### REQUIRED TASK A
Determine whether each of the following statements agrees with the forum thread on nested atomic operations: (i) index[] is declared as a dynamic shared memory array; (ii) the reply says that atomicAdd(atomicAdd(x, 1), 1); acts as atomicAdd(x, 2);; (iii) a comment in the edited code says that index_pos will be incremented only once. For each statement, answer yes or no and quote the deciding words of the thread.
### REQUIRED TASK B
Write out the passage of the forum thread on nested atomic operations between "The intuition is" and "composite atomic operation.", inclusive.

### DOCUMENT SECTION
┌──
Reputation: 1
Am trying to build an index structure in the kernel code:
atomicCAS((int*)&index[val], -1, atomicAdd((unsigned int*)&index_pos, 1));
index[] is declared as dynamic shared memory array and initialized to with -1, index_pos is declared as volatile.
The intuition is the following: only the first thread in the block should initialize index and increment index_pos. However I have noticed that index_pos is incremented multiple times by conflicting threads. Why is this happening?
Upvotes: 0
Views: 502
Reputation: 1507
I was unable to understand what your code is supposed to do, however, I don't see the reason why the variable index_pos
should not be incremented more-times. Nesting one atomic operation into another does not product composite atomic operation.
Example:
atomicAdd(atomicAdd(x, 1), 1);
does not act as
atomicAdd(x, 2);
but:
atomicAdd(x, 1);
atomicAdd(x, 1);
EDIT AFTER COMMENT:
Having information from your comment I would ensure described functionality by the following code:
if(index[val] == -1) { // this is just an optimization
atomicCAS((int*)&index[val], -1, threadId); // initialization by the only thread
}
__threadfence_block();
if(index[val] == threadId) {
index_pos++; //index_pos will be incremented only "once"
}
Upvotes: 1
└──
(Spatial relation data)
┌──
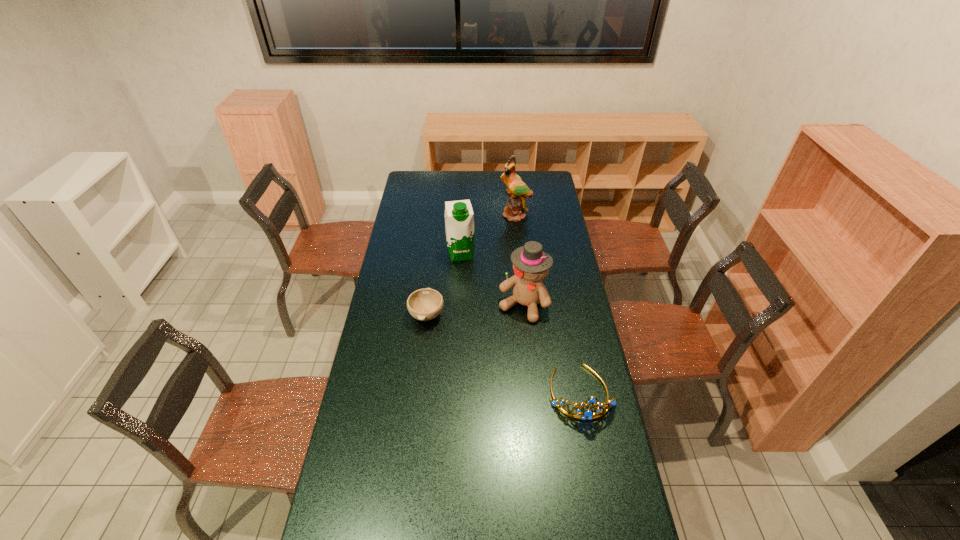
The height and width of the screenshot is (540, 960). I want to click on rag_doll present at the right edge, so click(x=531, y=265).

Image resolution: width=960 pixels, height=540 pixels. Find the location of `free space at the far edge`. free space at the far edge is located at coordinates (459, 178).

I want to click on vacant region at the left edge of the desktop, so click(389, 313).

Identify the location of free space at the right edge of the desktop. (553, 218).

You are a GUI agent. You are given a task and a screenshot of the screen. Output one action in this format:
    pyautogui.click(x=<x>, y=<y>)
    Task: Click on the free location at the far left corner
    The image size is (960, 540).
    Given the screenshot: What is the action you would take?
    pyautogui.click(x=412, y=174)

The width and height of the screenshot is (960, 540). In order to click on free space at the far right corner of the desktop in this screenshot , I will do `click(546, 177)`.

Identify the location of free space that is in between the bowl and the second farthest object. (444, 284).

Image resolution: width=960 pixels, height=540 pixels. I want to click on empty space that is in between the soya milk and the tiara, so pos(520,323).

Where is `empty space between the tallest object and the bowl`? The height and width of the screenshot is (540, 960). empty space between the tallest object and the bowl is located at coordinates (471, 265).

This screenshot has width=960, height=540. What are the coordinates of `empty space that is in between the soya milk and the rag_doll` in the screenshot? It's located at (492, 279).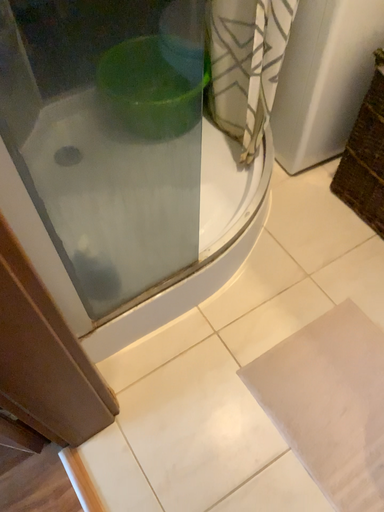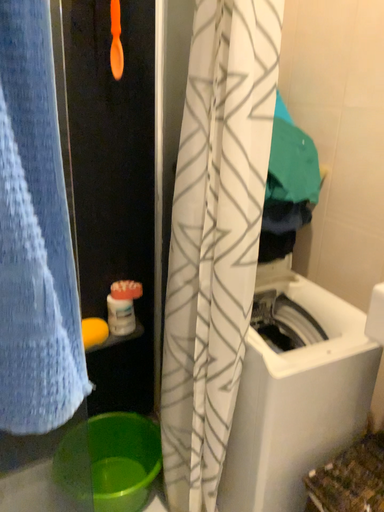
Question: Which way did the camera rotate in the video?

Choices:
 (A) rotated upward
 (B) rotated downward

Answer: (A)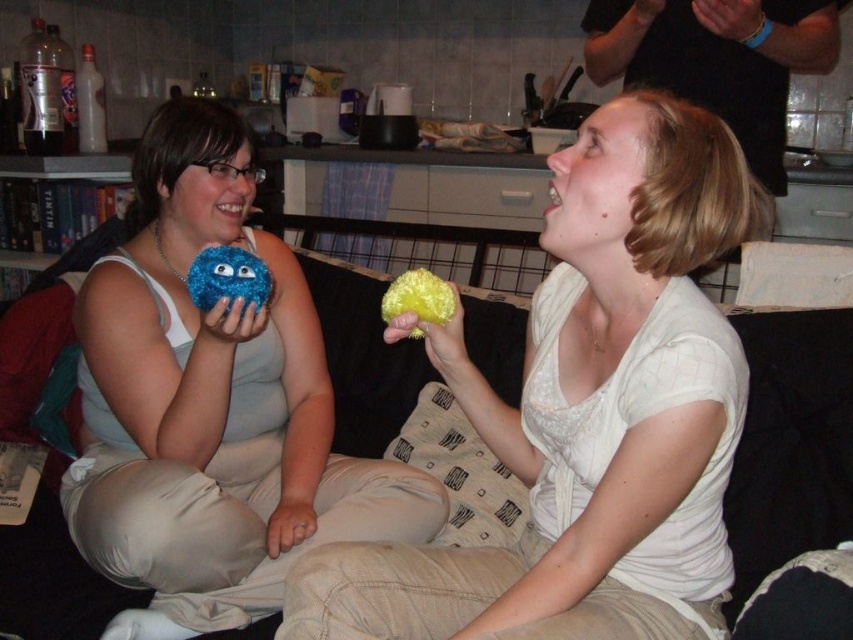
Question: Which object is the farthest from the yellow fuzzy ball at upper right?

Choices:
 (A) fuzzy blue ball at left
 (B) matte blue plush toy at center
 (C) yellow fuzzy ball at center

Answer: (A)

Question: Is matte blue plush toy at center thinner than yellow fuzzy ball at center?

Choices:
 (A) yes
 (B) no

Answer: (B)

Question: Which of the following is the closest to the observer?

Choices:
 (A) fuzzy blue ball at left
 (B) matte blue plush toy at center

Answer: (A)

Question: Is fuzzy blue ball at left smaller than yellow fuzzy ball at center?

Choices:
 (A) no
 (B) yes

Answer: (A)

Question: Can you confirm if matte blue plush toy at center is positioned to the left of yellow fuzzy ball at center?

Choices:
 (A) yes
 (B) no

Answer: (A)

Question: Which point is closer to the camera?

Choices:
 (A) yellow fuzzy ball at upper right
 (B) matte blue plush toy at center

Answer: (A)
└──
### TASK OUTPUT A
(i) Yes: "index[] is declared as dynamic shared memory array"
(ii) No: "does not act as"
(iii) Yes: "index_pos will be incremented only "once""

### TASK OUTPUT B
The intuition is the following: only the first thread in the block should initialize index and increment index_pos. However I have noticed that index_pos is incremented multiple times by conflicting threads. Why is this happening?
Upvotes: 0
Views: 502
Reputation: 1507
I was unable to understand what your code is supposed to do, however, I don't see the reason why the variable index_pos
should not be incremented more-times. Nesting one atomic operation into another does not product composite atomic operation.